European climate change efforts should serve as world model, says Cogeca
Speaking at the event earlier this week with several French agricultural organizations and the World Farmers' Organization (WFO), Martin Merrild underlined the significant contribution agriculture has in fighting climate change.
He called for the robust agreement for all countries around the world, whilst urging global leaders to recognize the vital work within Europe's agricultural industry to combat climate change.
"We now also need to get consumers on board so that they better understand the good work farmers do in helping to feed the world in a sustainable way at the same time as combating climate change," he said.
"We already deliver in the fight against climate change. But it makes no sense to solve the climate problem by cutting production in Europe just to build it up elsewhere.
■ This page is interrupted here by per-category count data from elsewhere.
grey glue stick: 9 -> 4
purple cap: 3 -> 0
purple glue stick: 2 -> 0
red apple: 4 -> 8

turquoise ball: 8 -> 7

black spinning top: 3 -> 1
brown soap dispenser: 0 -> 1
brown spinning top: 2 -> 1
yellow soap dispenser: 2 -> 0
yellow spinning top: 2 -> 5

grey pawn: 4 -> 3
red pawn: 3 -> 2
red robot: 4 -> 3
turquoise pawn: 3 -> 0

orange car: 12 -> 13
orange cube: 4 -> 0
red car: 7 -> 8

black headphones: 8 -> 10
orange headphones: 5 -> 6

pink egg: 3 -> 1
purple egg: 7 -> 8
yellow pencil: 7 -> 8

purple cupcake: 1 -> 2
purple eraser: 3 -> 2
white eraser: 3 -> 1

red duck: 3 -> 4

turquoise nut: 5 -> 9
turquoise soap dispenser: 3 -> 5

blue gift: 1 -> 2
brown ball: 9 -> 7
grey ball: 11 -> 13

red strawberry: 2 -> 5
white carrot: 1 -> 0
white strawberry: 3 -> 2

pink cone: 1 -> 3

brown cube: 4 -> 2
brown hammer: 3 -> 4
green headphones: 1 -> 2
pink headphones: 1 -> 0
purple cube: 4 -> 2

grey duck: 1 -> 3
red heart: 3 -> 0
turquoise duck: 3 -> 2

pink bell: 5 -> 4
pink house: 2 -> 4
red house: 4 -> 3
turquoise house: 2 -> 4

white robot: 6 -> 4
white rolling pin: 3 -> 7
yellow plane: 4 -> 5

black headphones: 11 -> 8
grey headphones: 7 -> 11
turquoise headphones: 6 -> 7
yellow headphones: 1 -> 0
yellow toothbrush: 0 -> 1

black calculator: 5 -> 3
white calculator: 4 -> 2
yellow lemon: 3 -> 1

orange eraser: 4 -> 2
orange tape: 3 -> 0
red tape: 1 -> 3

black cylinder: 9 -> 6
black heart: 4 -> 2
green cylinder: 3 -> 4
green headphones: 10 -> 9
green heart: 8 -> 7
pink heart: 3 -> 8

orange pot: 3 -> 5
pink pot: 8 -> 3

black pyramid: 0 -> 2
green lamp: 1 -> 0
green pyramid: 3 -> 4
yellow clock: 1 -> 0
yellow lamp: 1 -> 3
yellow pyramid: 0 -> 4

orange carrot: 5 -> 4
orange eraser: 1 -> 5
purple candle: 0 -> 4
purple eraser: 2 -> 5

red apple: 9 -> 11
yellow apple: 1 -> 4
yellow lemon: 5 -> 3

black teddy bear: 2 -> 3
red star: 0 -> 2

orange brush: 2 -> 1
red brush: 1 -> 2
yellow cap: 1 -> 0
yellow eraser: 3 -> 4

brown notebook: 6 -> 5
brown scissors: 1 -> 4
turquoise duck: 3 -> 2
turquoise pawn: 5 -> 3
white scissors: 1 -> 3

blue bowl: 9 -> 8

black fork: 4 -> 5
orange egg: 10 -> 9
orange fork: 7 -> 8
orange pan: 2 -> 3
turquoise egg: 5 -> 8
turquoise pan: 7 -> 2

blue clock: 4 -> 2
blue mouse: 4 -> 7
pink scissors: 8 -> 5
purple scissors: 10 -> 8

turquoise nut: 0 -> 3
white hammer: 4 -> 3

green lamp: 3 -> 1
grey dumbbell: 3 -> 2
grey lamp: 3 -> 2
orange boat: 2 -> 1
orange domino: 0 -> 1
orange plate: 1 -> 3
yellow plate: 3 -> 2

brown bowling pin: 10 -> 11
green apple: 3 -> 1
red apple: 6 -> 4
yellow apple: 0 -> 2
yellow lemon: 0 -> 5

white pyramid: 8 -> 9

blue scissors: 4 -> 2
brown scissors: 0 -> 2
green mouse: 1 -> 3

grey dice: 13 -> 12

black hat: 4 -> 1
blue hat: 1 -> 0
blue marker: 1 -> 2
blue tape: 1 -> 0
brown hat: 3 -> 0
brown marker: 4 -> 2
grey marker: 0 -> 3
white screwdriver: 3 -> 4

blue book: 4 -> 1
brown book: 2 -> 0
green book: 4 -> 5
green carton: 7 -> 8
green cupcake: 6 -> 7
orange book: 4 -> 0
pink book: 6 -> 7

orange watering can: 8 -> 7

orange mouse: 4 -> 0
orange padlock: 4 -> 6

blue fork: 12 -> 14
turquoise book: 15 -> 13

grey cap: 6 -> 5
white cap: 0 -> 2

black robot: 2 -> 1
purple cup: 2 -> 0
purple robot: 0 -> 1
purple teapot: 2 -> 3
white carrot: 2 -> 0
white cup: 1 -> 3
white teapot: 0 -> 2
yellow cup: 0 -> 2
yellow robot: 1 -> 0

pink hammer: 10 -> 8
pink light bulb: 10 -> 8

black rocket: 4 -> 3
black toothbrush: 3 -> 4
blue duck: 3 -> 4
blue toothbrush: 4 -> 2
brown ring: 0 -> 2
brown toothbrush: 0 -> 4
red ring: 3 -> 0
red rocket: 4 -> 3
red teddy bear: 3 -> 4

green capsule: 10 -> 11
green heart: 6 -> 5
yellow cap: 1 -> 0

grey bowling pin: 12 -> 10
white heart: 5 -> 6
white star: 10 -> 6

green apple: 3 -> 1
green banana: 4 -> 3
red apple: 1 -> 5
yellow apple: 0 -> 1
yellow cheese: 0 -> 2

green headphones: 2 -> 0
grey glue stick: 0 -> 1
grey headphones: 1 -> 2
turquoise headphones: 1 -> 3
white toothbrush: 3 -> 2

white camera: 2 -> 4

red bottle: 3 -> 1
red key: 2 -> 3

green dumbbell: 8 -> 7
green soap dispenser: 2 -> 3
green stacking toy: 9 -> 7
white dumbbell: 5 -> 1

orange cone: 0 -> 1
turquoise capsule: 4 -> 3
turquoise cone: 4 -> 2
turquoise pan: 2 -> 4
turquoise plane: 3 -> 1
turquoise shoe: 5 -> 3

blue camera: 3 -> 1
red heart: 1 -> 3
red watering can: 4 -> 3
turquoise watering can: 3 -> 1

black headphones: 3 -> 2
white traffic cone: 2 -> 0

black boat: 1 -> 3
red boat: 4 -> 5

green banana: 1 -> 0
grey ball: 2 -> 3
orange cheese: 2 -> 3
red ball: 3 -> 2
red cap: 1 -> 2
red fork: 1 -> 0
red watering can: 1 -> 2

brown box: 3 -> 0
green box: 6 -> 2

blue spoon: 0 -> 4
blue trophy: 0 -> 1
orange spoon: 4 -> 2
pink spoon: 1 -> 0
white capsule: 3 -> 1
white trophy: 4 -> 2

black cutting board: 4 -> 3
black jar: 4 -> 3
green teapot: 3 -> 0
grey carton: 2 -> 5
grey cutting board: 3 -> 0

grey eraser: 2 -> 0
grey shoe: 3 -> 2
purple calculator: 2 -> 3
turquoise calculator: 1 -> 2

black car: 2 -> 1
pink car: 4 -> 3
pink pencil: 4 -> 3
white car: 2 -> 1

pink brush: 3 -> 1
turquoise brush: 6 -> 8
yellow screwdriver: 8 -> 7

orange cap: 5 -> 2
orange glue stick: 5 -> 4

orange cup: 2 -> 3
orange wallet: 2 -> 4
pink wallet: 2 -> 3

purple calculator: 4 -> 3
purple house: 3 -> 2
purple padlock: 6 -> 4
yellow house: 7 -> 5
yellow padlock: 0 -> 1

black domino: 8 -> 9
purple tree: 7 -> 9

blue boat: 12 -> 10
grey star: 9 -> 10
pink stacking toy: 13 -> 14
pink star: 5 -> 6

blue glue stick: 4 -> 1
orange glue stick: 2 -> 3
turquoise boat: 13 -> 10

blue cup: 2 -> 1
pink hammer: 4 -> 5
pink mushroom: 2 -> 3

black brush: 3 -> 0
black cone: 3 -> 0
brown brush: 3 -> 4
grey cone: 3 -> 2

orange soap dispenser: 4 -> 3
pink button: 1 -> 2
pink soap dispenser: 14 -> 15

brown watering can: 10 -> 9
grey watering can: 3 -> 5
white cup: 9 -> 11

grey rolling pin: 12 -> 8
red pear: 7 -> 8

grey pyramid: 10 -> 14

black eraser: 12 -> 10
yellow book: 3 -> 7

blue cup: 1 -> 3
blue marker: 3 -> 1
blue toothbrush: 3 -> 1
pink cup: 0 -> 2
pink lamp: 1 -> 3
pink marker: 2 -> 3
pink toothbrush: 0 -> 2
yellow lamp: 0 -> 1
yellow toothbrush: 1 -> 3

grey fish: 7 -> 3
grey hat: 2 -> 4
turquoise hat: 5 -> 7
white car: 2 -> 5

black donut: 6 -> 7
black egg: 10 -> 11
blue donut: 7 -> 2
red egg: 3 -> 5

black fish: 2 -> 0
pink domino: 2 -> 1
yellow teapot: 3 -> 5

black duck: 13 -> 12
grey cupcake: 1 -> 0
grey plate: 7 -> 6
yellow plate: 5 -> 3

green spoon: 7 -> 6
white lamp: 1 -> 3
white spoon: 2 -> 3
"The EU has already made a strong commitment with its ambitious goal of cutting emissions by 40% compared to 1990 and our partners across the world need to make similar commitments."
Europe's innovative technologies that reduce climate footprint whilst increasing food output should serve as a model and inspiration for farmers and cooperatives all over the world, he added.
"Perhaps the best European solutions can be found in areas such as crop production... any environmentally successful agreement in Paris must focus on research, adaptation and mitigation.
"Globally, climate change is a threat to agriculture and food security. It is very clear in Europe, we also need to do more with less, to feed the world and to avoid the serious social and political instability that has been seen so many times in our history."
Concluding his speech Merrild pointed out that since 1990, greenhouse gas emission from farming has fallen 23%, while sectors like transport have recorded a rise in impact.
MEPs call for a strong Paris deal on carbon markets of aviation and shipping
Meanwhile, a European Parliament delegation met on Dec. 8, where politicians also advocated earmarking carbon market revenues as a possible solution for financing climate efforts.
MEPs said the Paris climate change agreement should not ignore the fact that emissions from aviation and shipping sectors are 'rocketing', and if left unregulated could account for up to 40% of all global emissions. They were citing an earlier European Parliament study.
"Another priority for us here is to make sure that aviation and shipping are not left out," delegation vice-chair MEP Matthias Groote says in a release.
"We have set ourselves very ambitious targets in the EU. But when we talk about international aviation and shipping, no measures are being envisaged.
"Paris needs to set a clear mandate, so that we don't have a situation where some industries are overburdened and other are simply spared any effort."